Fedora has limited manpower. By save/restore of the directory structure no one has to go into the original package and change anything. Less work for maintainers, reduce or eliminate the possibility that something will not get modified until it breaks, etc.
A proposed solution which makes it easy to do unnecessary work on every application is not an optimal solution compared to "we changed it, we will avoid breaking applications and make it work."
On 06/01/2011 02:09 AM, Bill Davidsen wrote:
The page you note has a big warning that it doesn't work in EPEL and FC<15. How does that address the distribution dependent feature issue?

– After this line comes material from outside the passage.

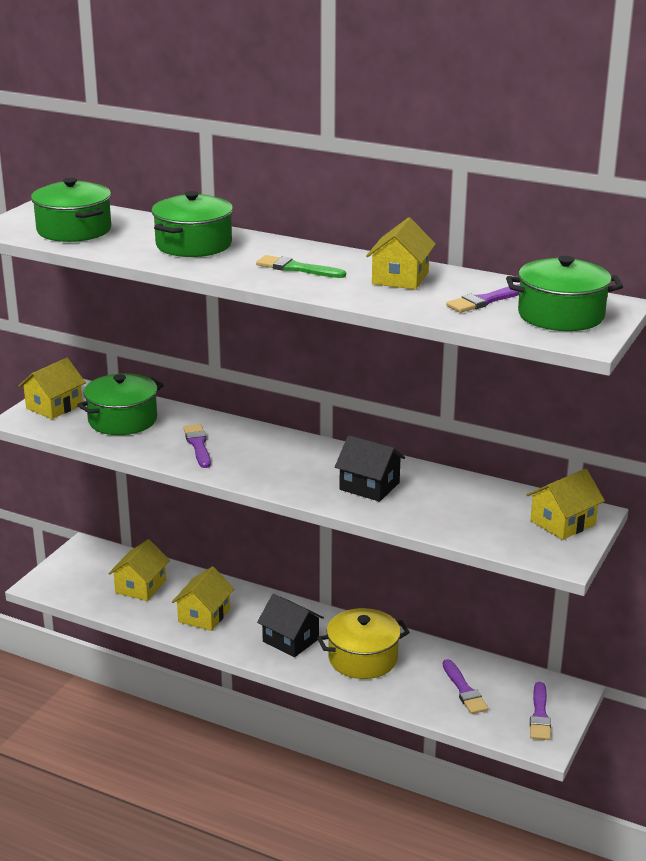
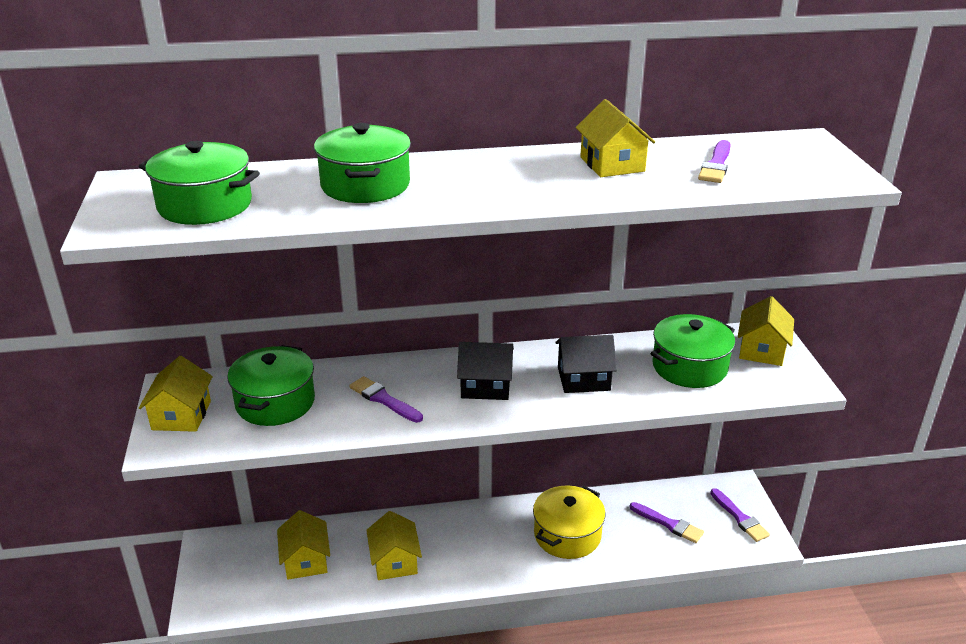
camera: 35 degrees left, 5 degrees up
(290, 640) = (493, 548): black house -> black house (485, 386)
(296, 268) = (508, 181): green brush -> none
(561, 315) = (792, 161): green pot -> green pot (689, 367)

It makes it more distribution consistency in practise because major distributions except Fedora were already using /var/run as tmpfs. We can't retroactively change previous distro releases but we can bring more consistency going forward since distributions are standardizing on systemd mostly and upstart has a similar implementation as well.
Rahul
On 05/28/2011 06:31 AM, Bruno Wolff III wrote:
/var/run is now a tmpfs so data there will be lost at each reboot.
I was about to ask why, when something went <click!>. Programs that need to make sure there's only one copy of them running (e.g., yum) use /var/run for their lockfiles so cleaning it out at boot avoids having programs refuse to run because of a stale lockfile from the last session.